### GIVEN PASSAGE
---

X – 3x3 matrix representing the symmetric tensor

Returns:

Vector containing the three invariants of the tensor

arma::mat Cauchy(const arma::mat &F)

Provides the Cauchy tensor from the transformation gradient.

The Cauchy tensor \(\mathbf{b}\) is related to the transformation gradient \(\mathbf{F}\) by the following equation:

\[ \mathbf{b} = \left( \mathbf{F} \cdot \mathbf{F}^T \right)^{-1} \]

Note that this tensor \(\mathbf{b}\) is the inverse of the Left Cauchy-Green tensor \(\mathbf{B}\).

Example:

mat F = randu(3,3);
mat b = Cauchy(F);

Parameters:

F – 3x3 matrix representing the transformation gradient

Returns:

3x3 matrix representing the Cauchy tensor

arma::mat Green_Lagrange(const arma::mat &F)

Provides the Green-Lagrange tensor from the transformation gradient.

The Green-Lagrange tensor \(\mathbf{E}\) is related to the transformation gradient \(\mathbf{F}\) by the following equation:

\[ \mathbf{E} = \frac{1}{2} \left( \mathbf{F}^T \cdot \mathbf{F} - \mathbf{I} \right) \]

Example:

mat F = randu(3,3);
mat E = Green_Lagrange(F);

Parameters:

F – 3x3 matrix representing the transformation gradient \(\mathbf{F}\)

---

### INPUT DATA
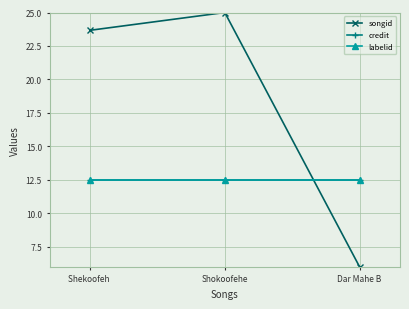

Is this an area chart (filled region under the line)?

No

---

### EXERCISE INSTRUCTIONS
Reproduce the part of the tensor documentation between "X – 3x3 matrix" and "Cauchy tensor from the transformation gradient.", inclusive, word for word.

### SOLUTION TO THIS TASK
X – 3x3 matrix representing the symmetric tensor

Returns:

Vector containing the three invariants of the tensor

arma::mat Cauchy(const arma::mat &F)

Provides the Cauchy tensor from the transformation gradient.